Among the other plot points I don't miss are the high school angles, and the panty-chase, which I'm told have also disappeared from the first film. Joy of joys, instead of "Fastest Delivery" we have the prison scene, where Ranka stages a concert with some other characters who are dressed as Fire Bomber, in order to provide cover for Sheryl's rescue. It's that kind of blatant callback to earlier series that usually make me wince but here it was…unnecessary, but tolerable. It's not Fire Bomber that I had a problem with, after all, but Nekki-friggin-Basara, the frontman.

A purple-and-blue coloured Zentradi appears for a minute, watching Ranka from the prison crowd, and he's obviously meant to be Temujin, a one-shot antagonist from the original series who was an apparent clone of Kamjin Kravshera (Khyron) and acted almost exactly like the original character. Here, as just a random prisoner enjoying a concert who happens to look a bit like an older character, he's palatable.

In fact, I liked the whole removal of the "Fastest Delivery" episode. More on that before this, and after this, but I don't want to clog up this particular review. Suffice it to say, it's now not about Zentradi being disposable victims/comic relief in a way that makes no sense, but just mixed-race prisoners enjoying a concert, and that's good.

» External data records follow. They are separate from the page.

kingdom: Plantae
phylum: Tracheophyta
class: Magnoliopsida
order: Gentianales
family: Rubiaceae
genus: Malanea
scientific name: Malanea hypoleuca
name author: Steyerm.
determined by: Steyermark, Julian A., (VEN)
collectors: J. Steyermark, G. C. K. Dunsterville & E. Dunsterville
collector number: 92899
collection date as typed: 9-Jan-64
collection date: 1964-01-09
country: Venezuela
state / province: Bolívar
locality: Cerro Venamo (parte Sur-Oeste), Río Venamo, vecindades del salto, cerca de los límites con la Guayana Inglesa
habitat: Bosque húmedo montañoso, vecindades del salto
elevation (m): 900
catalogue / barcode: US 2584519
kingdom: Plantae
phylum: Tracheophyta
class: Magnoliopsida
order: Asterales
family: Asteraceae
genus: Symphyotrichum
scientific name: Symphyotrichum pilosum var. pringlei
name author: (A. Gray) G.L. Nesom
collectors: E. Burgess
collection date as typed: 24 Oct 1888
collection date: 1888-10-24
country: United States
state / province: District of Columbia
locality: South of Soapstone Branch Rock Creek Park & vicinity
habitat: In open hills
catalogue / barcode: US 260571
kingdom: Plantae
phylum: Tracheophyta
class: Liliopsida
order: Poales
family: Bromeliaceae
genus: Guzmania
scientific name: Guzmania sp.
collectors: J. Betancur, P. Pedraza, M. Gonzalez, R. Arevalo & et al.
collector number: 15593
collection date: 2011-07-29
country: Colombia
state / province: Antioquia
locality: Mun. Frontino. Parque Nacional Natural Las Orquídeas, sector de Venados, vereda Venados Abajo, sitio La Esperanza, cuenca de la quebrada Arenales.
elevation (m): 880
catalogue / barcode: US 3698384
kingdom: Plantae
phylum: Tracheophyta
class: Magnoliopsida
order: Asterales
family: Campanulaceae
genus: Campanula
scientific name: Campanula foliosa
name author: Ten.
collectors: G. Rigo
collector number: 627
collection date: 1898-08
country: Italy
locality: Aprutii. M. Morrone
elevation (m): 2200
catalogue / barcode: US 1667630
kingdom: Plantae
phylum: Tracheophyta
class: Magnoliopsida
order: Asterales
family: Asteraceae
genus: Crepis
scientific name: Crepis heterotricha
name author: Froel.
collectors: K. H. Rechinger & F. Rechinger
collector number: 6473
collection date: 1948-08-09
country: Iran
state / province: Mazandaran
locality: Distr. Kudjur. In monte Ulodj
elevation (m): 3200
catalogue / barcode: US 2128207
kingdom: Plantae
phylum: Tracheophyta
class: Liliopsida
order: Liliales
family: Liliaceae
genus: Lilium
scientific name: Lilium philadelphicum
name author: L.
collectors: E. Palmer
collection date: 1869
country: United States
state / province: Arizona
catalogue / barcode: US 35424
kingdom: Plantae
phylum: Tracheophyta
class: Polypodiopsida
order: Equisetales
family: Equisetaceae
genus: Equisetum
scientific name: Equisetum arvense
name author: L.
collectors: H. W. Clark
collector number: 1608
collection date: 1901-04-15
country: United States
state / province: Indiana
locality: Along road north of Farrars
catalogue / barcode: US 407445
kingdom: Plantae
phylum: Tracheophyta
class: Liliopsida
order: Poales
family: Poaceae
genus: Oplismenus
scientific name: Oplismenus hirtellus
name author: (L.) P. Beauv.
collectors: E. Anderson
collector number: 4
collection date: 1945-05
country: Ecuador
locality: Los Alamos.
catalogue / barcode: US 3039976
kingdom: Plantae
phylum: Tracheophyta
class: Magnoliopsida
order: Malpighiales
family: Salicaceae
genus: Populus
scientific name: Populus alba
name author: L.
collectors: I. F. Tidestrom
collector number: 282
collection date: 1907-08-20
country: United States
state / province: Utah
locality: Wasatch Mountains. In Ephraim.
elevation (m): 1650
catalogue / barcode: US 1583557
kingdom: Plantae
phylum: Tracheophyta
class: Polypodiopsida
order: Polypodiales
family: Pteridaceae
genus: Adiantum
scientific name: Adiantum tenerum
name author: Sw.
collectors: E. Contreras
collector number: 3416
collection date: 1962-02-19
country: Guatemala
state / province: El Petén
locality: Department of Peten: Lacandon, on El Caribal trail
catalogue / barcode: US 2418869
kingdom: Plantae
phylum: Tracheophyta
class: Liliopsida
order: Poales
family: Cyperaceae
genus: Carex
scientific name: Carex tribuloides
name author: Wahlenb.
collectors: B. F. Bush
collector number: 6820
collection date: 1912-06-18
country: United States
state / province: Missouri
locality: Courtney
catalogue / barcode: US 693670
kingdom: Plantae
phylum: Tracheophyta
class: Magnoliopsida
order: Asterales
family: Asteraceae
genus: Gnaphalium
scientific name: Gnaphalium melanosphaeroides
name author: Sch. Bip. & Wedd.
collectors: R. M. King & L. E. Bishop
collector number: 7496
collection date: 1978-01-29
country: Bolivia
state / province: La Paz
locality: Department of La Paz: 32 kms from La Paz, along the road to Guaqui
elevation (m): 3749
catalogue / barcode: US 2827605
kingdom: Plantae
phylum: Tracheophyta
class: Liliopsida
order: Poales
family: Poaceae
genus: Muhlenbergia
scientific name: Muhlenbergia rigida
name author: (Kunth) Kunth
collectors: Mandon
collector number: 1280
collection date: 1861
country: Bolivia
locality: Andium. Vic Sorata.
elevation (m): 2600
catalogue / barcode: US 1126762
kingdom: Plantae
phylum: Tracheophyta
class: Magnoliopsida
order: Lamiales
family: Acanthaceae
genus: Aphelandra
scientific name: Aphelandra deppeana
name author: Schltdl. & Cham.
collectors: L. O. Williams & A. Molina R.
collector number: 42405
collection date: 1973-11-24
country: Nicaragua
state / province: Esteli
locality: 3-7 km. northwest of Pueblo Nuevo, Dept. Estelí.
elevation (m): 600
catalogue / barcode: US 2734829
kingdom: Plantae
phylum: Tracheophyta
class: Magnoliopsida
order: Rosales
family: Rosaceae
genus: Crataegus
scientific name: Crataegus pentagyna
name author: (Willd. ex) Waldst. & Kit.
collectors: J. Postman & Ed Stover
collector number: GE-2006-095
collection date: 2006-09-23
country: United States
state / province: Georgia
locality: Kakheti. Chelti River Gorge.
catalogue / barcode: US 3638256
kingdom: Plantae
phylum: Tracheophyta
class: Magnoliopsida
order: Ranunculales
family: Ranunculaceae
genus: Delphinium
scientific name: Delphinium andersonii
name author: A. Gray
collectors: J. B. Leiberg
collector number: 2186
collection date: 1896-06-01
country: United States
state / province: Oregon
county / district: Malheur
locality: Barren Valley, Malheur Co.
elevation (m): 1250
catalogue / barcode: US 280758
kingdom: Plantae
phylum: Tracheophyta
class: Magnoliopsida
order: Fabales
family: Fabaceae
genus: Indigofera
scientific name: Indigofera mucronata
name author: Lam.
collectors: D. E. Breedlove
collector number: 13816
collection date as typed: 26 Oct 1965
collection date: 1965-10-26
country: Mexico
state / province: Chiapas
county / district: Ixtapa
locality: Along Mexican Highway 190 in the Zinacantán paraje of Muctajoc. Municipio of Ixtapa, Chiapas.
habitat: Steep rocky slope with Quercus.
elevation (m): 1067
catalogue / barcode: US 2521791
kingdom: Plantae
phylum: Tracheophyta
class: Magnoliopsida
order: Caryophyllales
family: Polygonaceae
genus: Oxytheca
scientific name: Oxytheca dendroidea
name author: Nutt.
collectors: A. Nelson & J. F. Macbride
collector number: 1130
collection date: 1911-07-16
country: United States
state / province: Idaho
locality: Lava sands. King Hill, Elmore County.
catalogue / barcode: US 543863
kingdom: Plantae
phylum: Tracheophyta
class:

(Klan asking the Zentradi in the crowd to "stir up [their] blood" is probably only something a young whippersnapper like her could say--it'd be easy to think of modern Zentradi as having some special fighting quality when you've only seen them fight voluntarily and perhaps then with true passion. Silly girl.)

Although I only picked up this movie for the promise of cracked-out concert scenes (and boy, did it deliver!) I ended up enjoying it on a larger level as well. It still feels rather clunky, not fully surrendering itself to the pacing and stylistic conventions of a film, but I've enjoyed it more than I have anything Macross in a long time.

I think…I will try to watch the first one, too.